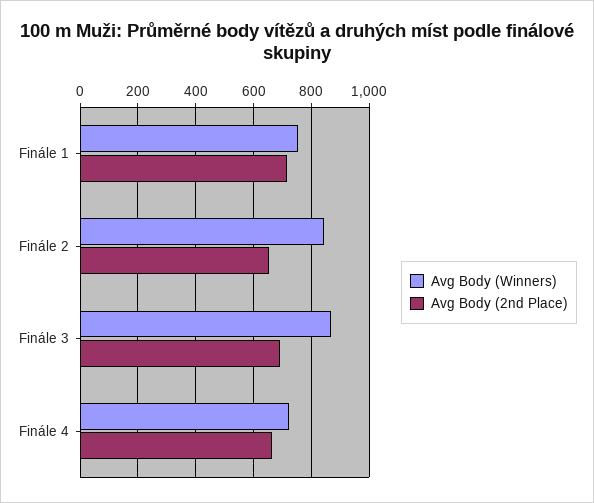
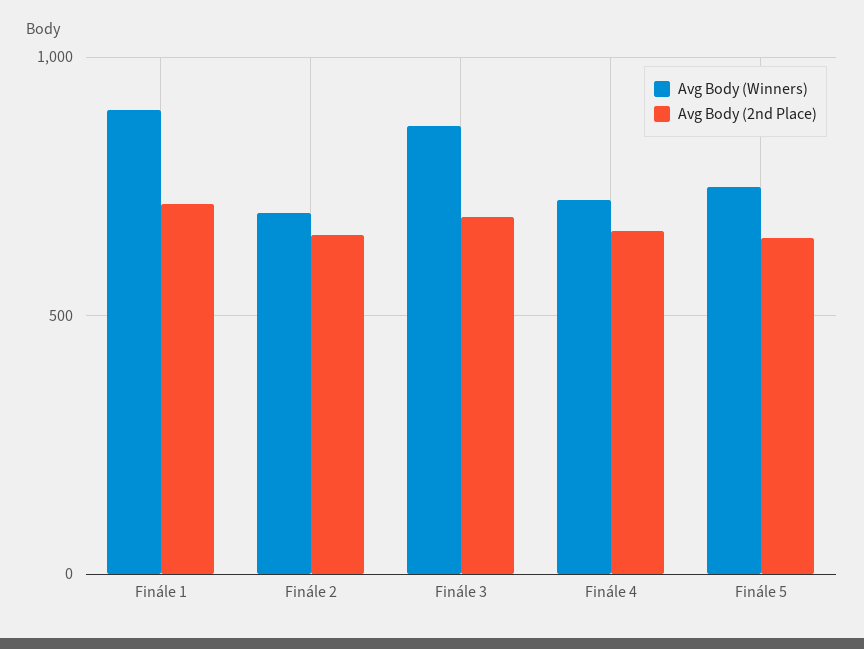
  {
    "Avg Body (Winners)": {
-     "Finále 1": 750,
+     "Finále 1": 900,
-     "Finále 2": 850,
+     "Finále 2": 700,
      "Finále 3": 875,
-     "Finále 4": 725
+     "Finále 4": 725,
+     "Finále 5": 750
    },
    "Avg Body (2nd Place)": {
      "Finále 1": 725,
      "Finále 2": 650,
      "Finále 3": 700,
-     "Finále 4": 675
+     "Finále 4": 675,
+     "Finále 5": 650
    }
  }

* * * * * * *

TO DO: If pictures appear in the data, do not print them; repeat the rest exactly.

OUTPUT OF THE EXERCISE:
  {
    "Avg Body (Winners)": {
-     "Finále 1": 750,
+     "Finále 1": 900,
-     "Finále 2": 850,
+     "Finále 2": 700,
      "Finále 3": 875,
-     "Finále 4": 725
+     "Finále 4": 725,
+     "Finále 5": 750
    },
    "Avg Body (2nd Place)": {
      "Finále 1": 725,
      "Finále 2": 650,
      "Finále 3": 700,
-     "Finále 4": 675
+     "Finále 4": 675,
+     "Finále 5": 650
    }
  }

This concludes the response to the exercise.